Here, you will notice we have passed (:linear_1, :linear_2) to the supertype. It essentially informs the type that, <obj>.linear_1 and <obj>.linear_2 are Lux layers and we need to construct parameters and states for those. Let's construct these and see:

julia
model = ComposedLinear(Linear(2, 4), Linear(4, 2))
display(model)

ps, st = Lux.setup(rng, model)

println("Parameters: ", ps)
println("States: ", st)

println("Parameter Length: ", Lux.parameterlength(model), "; State Length: ",
    Lux.statelength(model))

x = randn(rng, Float32, 2, 1)

Lux.apply(model, x, ps, st) # or `model(x, ps, st)`
(Float32[1.3410565; 0.78000563;;], (linear_1 = NamedTuple(), linear_2 = NamedTuple()))

Parameter Interface

We accept any parameter type as long as we can fetch the parameters using getproperty(obj, :parameter_name). This allows us to simultaneously support NamedTuples and ComponentArrays. Let us go through a concrete example of what it means. Consider Dense which expects two parameters named weight and bias.

Info

If you are defining your own parameter type, it is your responsibility to make sure that it works with the AutoDiff System you are using.

julia
using Lux, Random

d = Dense(2, 3)
rng = Random.default_rng()
Random.seed!(rng, 0)

ps_default, st = Lux.setup(rng, d)

x = randn(rng, Float32, 2, 1)

println("Result with `NamedTuple` parameters: ", first(d(x, ps_default, st)))
Result with `NamedTuple` parameters: Float32[1.135916; 0.7668784; -1.0876652;;]

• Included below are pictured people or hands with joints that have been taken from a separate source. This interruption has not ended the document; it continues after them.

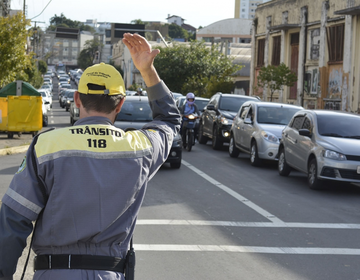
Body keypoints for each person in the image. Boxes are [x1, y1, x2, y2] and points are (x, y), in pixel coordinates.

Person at [0, 33, 181, 280]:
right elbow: (169, 120)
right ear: (120, 105)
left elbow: (14, 219)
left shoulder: (47, 144)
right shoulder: (140, 147)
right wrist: (147, 71)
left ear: (77, 99)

Let, us define a custom parameter type with fields myweight and mybias but if we try to access weight we get back myweight, similar for bias.

Warning

This is for demonstrative purposes, don't try this at home!

julia
struct DenseLayerParameters{W, B}
    myweight::W
    mybias::B
end

function Base.getproperty(ps::DenseLayerParameters, x::Symbol)
    if x == :weight
        return getfield(ps, :myweight)
    elseif x == :bias
        return getfield(ps, :mybias)
    end
    return getfield(ps, x)
end

ps = DenseLayerParameters(ps_default.weight, ps_default.bias)

println("Result with `DenseLayerParameters` parameters: ", first(d(x, ps, st)))
Result with `DenseLayerParameters` parameters: Float32[1.135916; 0.7668784; -1.0876652;;]

The takeaway from this shouldn't be – lets define weird parameter types. Simply because you can do weird things like this doesn't mean you should, since it only leads to bugs.

Instead this shows the flexibility you have for how your parameters can be structured.

State Interface

States are always type constrained to be NamedTuple. The structure of the input state must match that of the output state, i.e. keys(st_in) == keys(st_out). This doesn't imply that types of the input and output state match. To generate efficient code, we often do dispatch on the state, for example, Dropout, BatchNorm, etc.